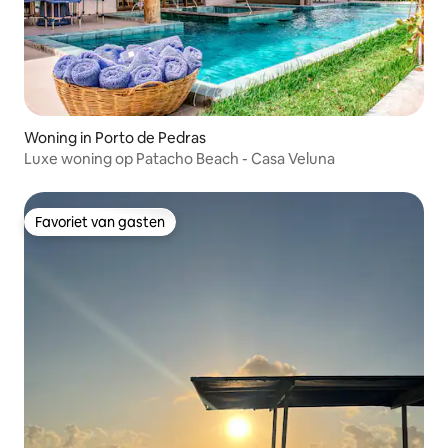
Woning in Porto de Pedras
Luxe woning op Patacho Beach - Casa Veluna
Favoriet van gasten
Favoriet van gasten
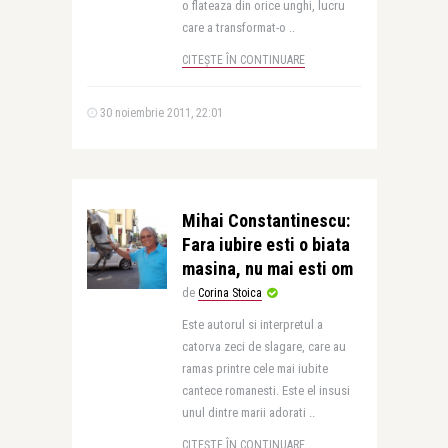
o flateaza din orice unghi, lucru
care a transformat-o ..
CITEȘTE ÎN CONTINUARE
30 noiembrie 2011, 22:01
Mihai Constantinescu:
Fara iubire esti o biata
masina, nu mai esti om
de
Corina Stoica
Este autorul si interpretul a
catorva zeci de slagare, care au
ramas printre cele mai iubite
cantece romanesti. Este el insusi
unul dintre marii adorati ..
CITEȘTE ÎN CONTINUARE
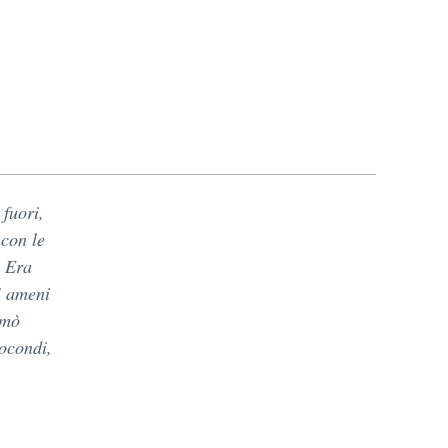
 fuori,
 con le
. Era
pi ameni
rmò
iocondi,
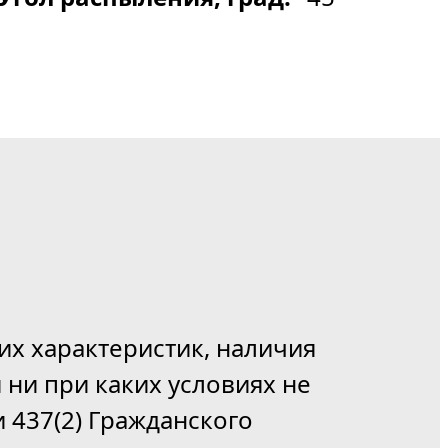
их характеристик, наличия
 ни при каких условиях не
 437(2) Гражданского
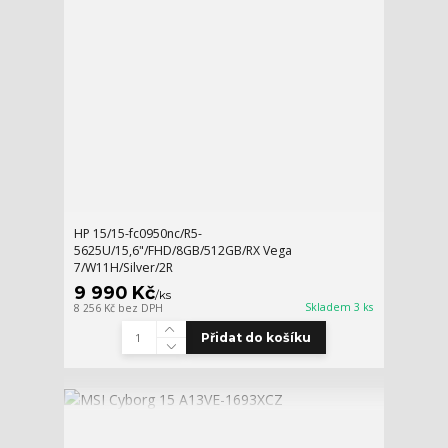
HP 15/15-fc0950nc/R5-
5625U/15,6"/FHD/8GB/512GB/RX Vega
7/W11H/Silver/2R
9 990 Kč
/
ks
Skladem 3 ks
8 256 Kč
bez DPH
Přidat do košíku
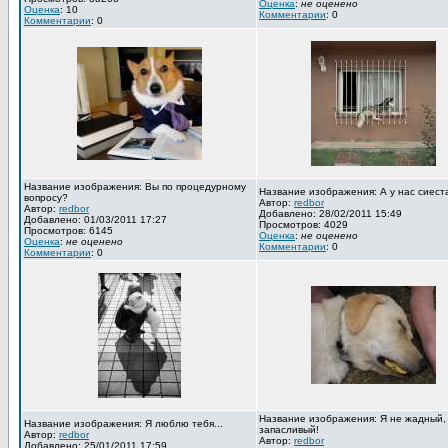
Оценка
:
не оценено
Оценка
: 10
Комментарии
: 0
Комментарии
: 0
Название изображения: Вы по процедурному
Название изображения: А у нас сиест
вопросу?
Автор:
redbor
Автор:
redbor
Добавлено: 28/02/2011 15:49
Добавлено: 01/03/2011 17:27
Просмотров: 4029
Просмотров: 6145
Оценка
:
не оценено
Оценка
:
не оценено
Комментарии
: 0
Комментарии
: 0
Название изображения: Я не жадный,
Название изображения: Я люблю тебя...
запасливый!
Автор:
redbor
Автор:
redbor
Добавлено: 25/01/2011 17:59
━━━━━━━━━━━━━━━━
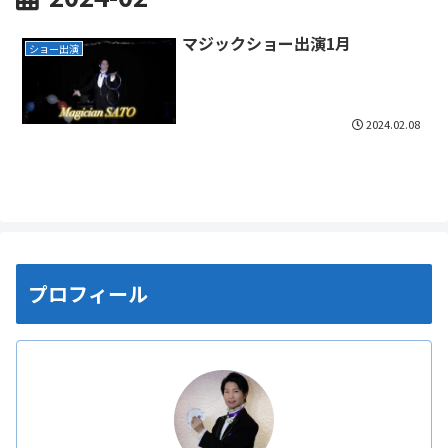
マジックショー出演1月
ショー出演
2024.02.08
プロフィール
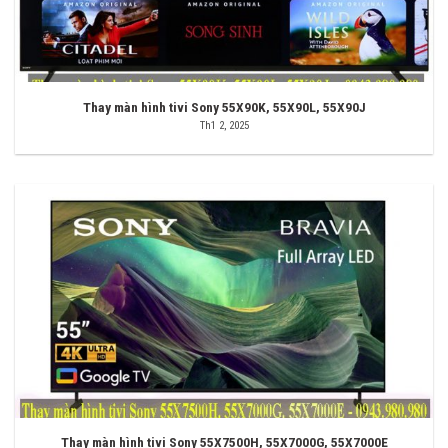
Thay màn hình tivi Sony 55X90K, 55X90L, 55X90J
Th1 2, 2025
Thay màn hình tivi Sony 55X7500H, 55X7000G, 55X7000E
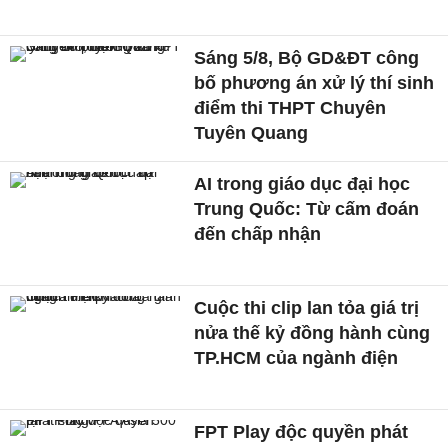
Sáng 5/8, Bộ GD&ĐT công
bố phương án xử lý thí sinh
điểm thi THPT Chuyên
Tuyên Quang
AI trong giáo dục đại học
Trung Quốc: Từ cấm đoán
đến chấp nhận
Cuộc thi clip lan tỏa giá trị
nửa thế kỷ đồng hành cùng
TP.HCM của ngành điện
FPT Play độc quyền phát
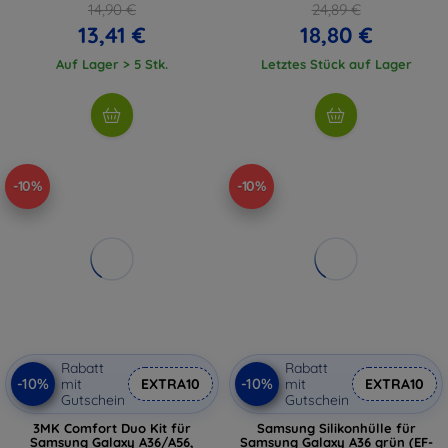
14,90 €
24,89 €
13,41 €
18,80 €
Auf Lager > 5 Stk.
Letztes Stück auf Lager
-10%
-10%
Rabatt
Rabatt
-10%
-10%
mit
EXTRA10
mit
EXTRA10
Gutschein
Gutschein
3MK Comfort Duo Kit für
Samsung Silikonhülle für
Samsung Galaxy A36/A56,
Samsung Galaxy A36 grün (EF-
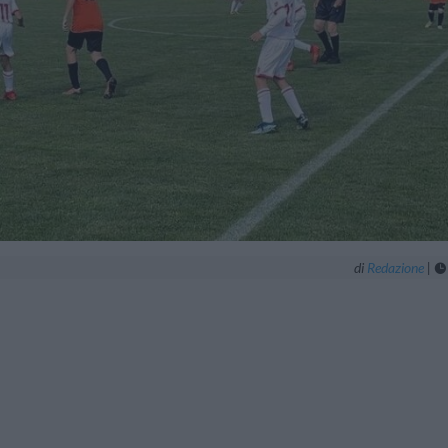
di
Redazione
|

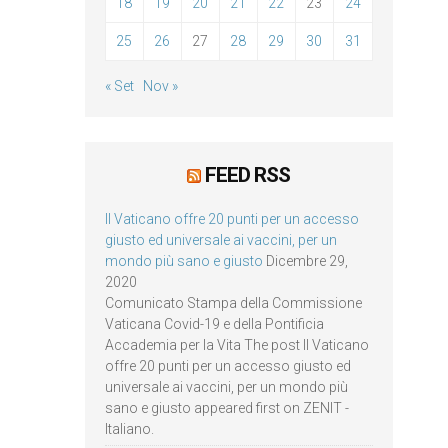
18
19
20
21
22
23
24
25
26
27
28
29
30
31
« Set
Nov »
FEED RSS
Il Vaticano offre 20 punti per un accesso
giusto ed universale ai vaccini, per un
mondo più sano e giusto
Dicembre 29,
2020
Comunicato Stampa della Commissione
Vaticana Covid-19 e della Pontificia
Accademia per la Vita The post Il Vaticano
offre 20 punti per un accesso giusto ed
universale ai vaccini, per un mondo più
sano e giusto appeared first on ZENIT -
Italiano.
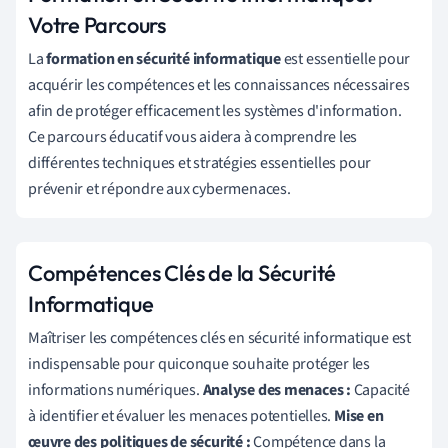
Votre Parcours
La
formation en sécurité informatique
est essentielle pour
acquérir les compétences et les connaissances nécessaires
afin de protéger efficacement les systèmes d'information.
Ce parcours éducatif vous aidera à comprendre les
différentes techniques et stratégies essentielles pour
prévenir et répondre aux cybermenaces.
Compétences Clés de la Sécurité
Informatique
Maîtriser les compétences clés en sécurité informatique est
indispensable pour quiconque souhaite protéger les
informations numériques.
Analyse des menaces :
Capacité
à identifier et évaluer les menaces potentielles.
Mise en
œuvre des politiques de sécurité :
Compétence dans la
━━━━━━━━━━━━━━━━
▶ **WHAT YOU NEED TO DO**: Please return the lines above that run from the line containing "Ce parcours éducatif" to the line containing "Maîtriser les compétences", inclusive, exactly and with no other lines.

▶ **RESULT FOR THIS EXERCISE**:
Ce parcours éducatif vous aidera à comprendre les
différentes techniques et stratégies essentielles pour
prévenir et répondre aux cybermenaces.
Compétences Clés de la Sécurité
Informatique
Maîtriser les compétences clés en sécurité informatique est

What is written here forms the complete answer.